** start QUOTED PASSAGE **
Civil rights leader John Lewis is surprise guest at Vancouver MLK breakfast

By Scott Hewitt, Columbian staff writer
Published: January 17, 2014, 4:00pm
4 Photos
Rep. John Lewis attends the annual Martin Luther King Jr. Breakfast at Clark College on Saturday.
Rep. John Lewis attends the annual Martin Luther King Jr. Breakfast at Clark College on Saturday. Lewis, D-Ga., was a friend of colleague of King and a leader in the civil rights movement. Photo Gallery

When he was a child growing up outside Montgomery, Ala., John Lewis asked his elders about the WHITE ONLY and COLORED ONLY signs that seemed to govern so much of their lives.

“I would ask why,” he said. The nonanswer was: “That’s the way it is. Don’t get in the way. Don’t make trouble.”

It was totally unsatisfactory and certainly didn’t square with Lewis’ questing, questioning spirit. So he did just the opposite, he said.

“I got in good trouble. I got in necessary trouble,” Lewis, now a longtime Democratic Congressman from Georgia, told a roomful of admirers at Clark College on Saturday morning.

Lewis, a personal friend and colleague of the Rev. Dr. Martin Luther King Jr. during the civil rights era, was the unannounced, special guest star at the fourth annual Martin Luther King Jr. breakfast held at college. The sold-out event, which drew 230 people, was masterminded by community activist Deena Pierott.

Pierott confessed that what got Lewis to build a Vancouver visit into an already-planned trip to Portland and Powell’s Books, where he made a lunchtime appearance to publicize a series of graphic novels about his life, wasn’t her own personal pull. It was the involvement in her breakfast of the local chapter of service fraternity Phi Beta Sigma. Lewis is a member.
** end QUOTED PASSAGE **
** start DATA EXTRACT **
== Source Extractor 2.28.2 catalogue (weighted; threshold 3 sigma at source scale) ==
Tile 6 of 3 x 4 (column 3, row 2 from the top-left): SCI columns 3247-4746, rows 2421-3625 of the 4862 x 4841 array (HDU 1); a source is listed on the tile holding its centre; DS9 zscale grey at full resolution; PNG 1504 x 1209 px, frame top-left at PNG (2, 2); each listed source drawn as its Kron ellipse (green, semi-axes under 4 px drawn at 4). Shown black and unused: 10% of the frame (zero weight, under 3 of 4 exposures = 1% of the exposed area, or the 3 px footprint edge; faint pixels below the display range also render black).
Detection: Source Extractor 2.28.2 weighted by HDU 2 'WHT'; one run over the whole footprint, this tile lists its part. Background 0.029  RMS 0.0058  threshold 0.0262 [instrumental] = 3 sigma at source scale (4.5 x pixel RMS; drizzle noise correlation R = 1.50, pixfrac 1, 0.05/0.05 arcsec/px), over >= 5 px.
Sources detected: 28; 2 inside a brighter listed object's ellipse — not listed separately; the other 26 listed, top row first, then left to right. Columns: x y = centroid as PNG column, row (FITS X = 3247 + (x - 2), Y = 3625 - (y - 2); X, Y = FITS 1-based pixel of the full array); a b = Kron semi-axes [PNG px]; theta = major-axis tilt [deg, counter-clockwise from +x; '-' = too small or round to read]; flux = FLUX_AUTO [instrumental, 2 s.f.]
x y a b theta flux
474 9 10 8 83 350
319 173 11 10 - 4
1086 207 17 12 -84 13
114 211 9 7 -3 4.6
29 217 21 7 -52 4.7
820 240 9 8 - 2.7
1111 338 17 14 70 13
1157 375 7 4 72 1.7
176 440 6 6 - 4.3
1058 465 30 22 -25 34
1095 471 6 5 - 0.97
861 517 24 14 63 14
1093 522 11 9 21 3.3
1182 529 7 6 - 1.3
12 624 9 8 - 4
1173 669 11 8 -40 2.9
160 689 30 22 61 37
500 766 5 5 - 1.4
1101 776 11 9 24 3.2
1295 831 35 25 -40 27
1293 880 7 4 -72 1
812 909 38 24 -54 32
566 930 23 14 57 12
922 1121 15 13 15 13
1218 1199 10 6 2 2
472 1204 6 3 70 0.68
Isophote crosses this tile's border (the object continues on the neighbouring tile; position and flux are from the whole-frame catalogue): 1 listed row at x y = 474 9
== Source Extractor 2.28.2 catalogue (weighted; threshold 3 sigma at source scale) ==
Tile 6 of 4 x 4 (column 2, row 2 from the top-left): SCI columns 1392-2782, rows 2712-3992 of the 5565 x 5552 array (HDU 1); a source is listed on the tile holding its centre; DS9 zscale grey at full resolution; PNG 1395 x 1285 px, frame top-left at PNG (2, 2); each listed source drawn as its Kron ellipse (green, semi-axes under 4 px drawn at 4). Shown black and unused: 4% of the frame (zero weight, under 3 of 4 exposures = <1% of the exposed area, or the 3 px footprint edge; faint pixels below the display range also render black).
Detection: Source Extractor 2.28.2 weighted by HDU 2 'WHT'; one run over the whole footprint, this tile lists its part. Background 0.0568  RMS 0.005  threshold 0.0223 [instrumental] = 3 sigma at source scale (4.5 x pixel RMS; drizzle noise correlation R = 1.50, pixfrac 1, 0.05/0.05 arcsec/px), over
** end DATA EXTRACT **
WHAT TO WORK ON = According to the article on John Lewis's visit to Clark College, how many people attended the sold-out breakfast?

ANSWER FOR THE TASK = The sold-out breakfast drew 230 people.